On Thu, Mar 14, 2019 at 15:31:48 +0100, Michal Privoznik wrote:
On 3/14/19 3:14 PM, Peter Krempa wrote:
On Thu, Mar 14, 2019 at 14:56:48 +0100, Michal Privoznik wrote:
On 3/14/19 2:18 PM, Peter Krempa wrote:
On Thu, Mar 14, 2019 at 13:22:38 +0100, Michal Privoznik wrote:
[...]
How can this be considered success? Also this introduces a possible regression. The DEVICE_DELETED event should be fired only after the device was entirely unplugged. Claiming success before seeing the event can lead to another race when qemu deleted the device from the internal list so that 'device_del' does not see it any more but did not finish cleanup fully.
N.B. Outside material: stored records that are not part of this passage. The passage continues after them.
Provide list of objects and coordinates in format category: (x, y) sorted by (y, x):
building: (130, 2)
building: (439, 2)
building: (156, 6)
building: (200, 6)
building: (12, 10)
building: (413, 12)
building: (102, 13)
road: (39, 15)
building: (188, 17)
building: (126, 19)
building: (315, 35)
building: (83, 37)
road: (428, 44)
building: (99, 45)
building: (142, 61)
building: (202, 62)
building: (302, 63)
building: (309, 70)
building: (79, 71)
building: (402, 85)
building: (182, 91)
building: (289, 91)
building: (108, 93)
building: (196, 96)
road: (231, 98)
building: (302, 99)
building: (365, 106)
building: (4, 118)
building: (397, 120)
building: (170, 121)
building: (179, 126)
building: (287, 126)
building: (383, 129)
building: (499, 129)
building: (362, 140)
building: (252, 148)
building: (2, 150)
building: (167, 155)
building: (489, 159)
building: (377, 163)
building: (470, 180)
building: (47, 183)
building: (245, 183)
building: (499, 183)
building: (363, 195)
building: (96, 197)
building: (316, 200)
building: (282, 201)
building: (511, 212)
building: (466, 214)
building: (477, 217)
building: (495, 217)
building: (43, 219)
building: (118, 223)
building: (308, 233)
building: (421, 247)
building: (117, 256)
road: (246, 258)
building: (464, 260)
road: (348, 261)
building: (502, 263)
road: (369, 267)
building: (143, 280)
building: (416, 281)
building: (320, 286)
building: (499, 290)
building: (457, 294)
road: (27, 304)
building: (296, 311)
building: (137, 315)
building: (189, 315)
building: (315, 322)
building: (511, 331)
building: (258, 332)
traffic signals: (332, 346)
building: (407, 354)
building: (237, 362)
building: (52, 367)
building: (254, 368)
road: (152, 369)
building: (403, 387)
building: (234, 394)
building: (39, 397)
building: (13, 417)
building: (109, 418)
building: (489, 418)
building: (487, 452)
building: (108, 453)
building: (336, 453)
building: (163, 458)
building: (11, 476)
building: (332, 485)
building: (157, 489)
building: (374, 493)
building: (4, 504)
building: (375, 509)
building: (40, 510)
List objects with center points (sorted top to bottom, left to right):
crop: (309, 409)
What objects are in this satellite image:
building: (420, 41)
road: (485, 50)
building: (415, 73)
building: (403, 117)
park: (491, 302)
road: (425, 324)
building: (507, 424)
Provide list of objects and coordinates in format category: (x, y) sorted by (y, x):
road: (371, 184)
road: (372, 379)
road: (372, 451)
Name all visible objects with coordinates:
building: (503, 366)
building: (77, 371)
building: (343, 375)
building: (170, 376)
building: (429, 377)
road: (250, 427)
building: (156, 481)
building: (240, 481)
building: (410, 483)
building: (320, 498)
We need to start the '*Remove' handler only after the DEVICE_DELETED event was received.
I beg to differ. If we were to report error here users would see the API failing with error "Device not found". So they'd run 'virsh dumpxml' only to find the device there. I don't find such behaviour sane. If one API tells me a devie is not there then another one shall not tell otherwise.
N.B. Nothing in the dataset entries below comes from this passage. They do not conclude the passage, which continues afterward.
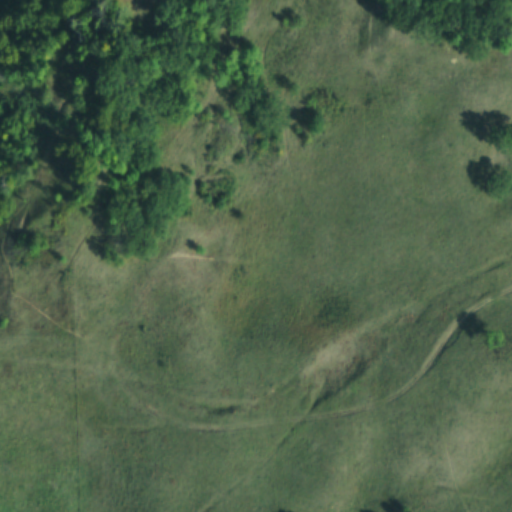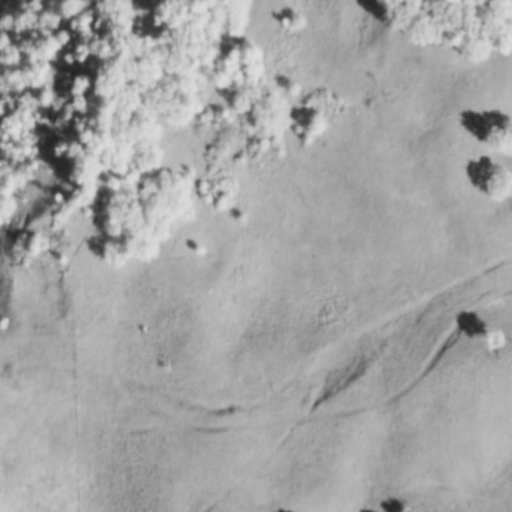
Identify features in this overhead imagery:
road: (242, 428)
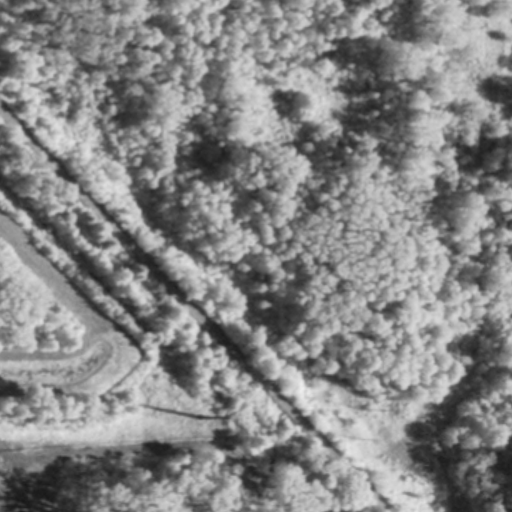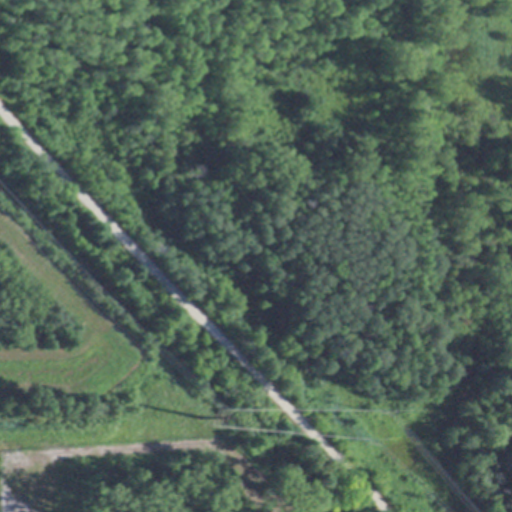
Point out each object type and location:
road: (191, 312)
power tower: (365, 407)
power tower: (199, 416)
power tower: (355, 435)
Well. The user semantics can be confusing here. What we can't allow though is that some of the steps done in the qemuDomainRemove*Device will fail because qemu will still have some internal reference to some backend object.
I'm not quite sure I follow. qemuDomainRemove*Device will be run exactly once. Not any more times. Running it more times is a problem, but I'm failing to see how my patch allows that. Can you shed more light into that please?
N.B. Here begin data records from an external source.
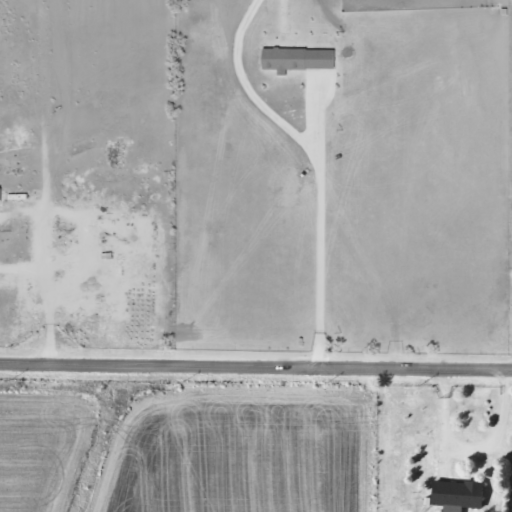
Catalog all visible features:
building: (295, 58)
road: (256, 348)
building: (455, 494)
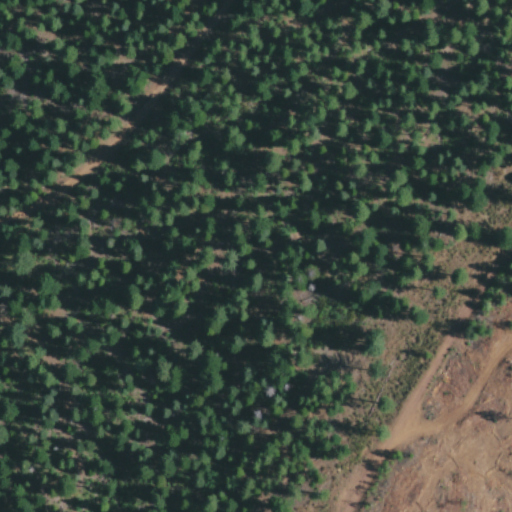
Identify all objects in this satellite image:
road: (133, 131)
road: (501, 266)
road: (477, 356)
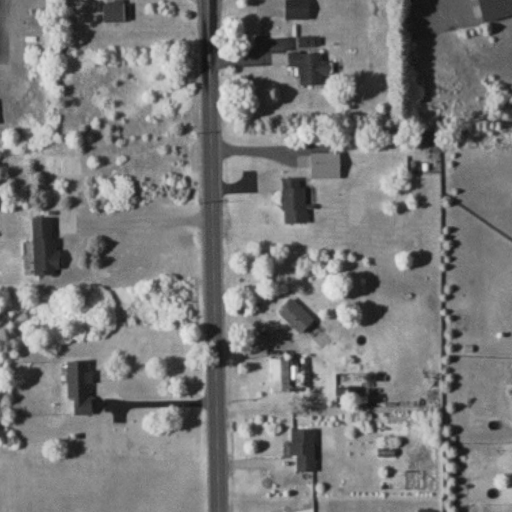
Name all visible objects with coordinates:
building: (295, 8)
building: (115, 10)
building: (307, 65)
building: (323, 164)
building: (292, 200)
road: (143, 225)
building: (43, 246)
road: (212, 256)
building: (294, 314)
building: (279, 373)
building: (78, 384)
road: (158, 403)
building: (301, 447)
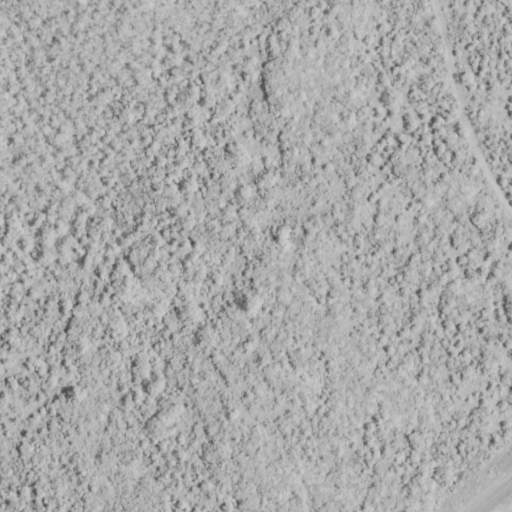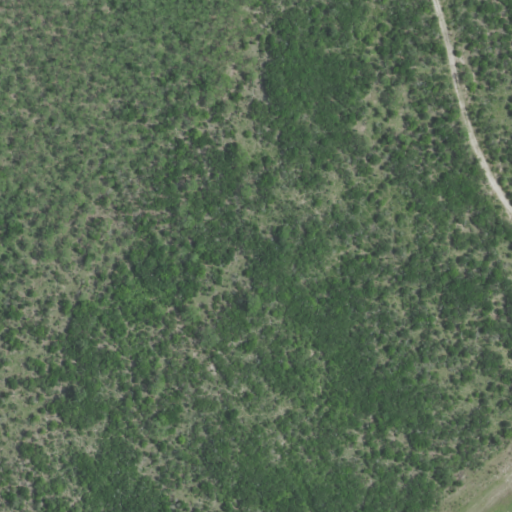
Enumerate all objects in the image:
road: (487, 490)
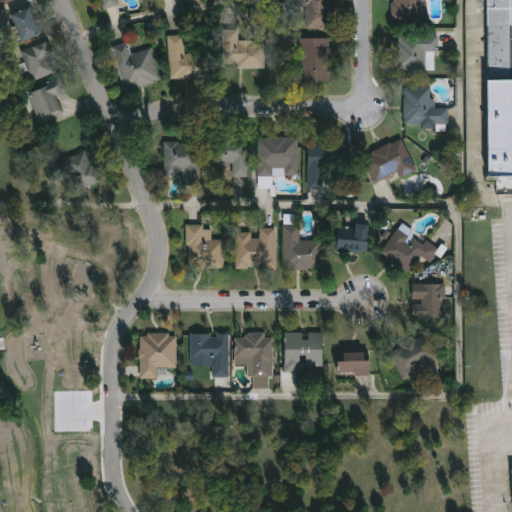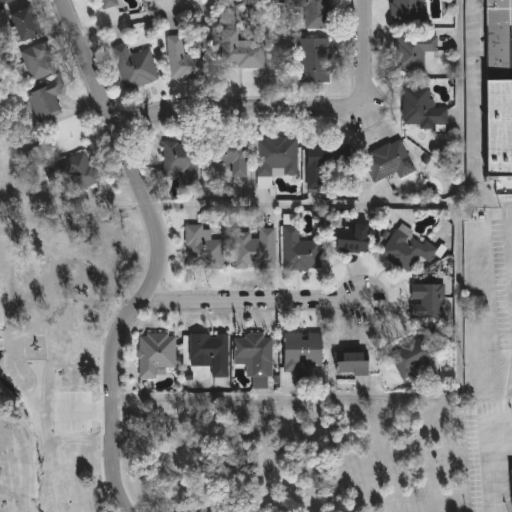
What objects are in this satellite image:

What I've meant is that qemuDomainRemove*Device shall never be called earlier than DEVICE_DELETED is received. What I've forgot to take into account is that we will still call qemuDomainWaitForDeviceRemoval (as your comment mentions). This means that the scenario I was outlining will not happen as success from this API does not automatically mean we'll try to delete the backends of the device (which I didn't notice at first). I'd probably just delete the mention of dumping XML. I think the statement that qemuDomainWaitForDeviceRemoval should be clear enough.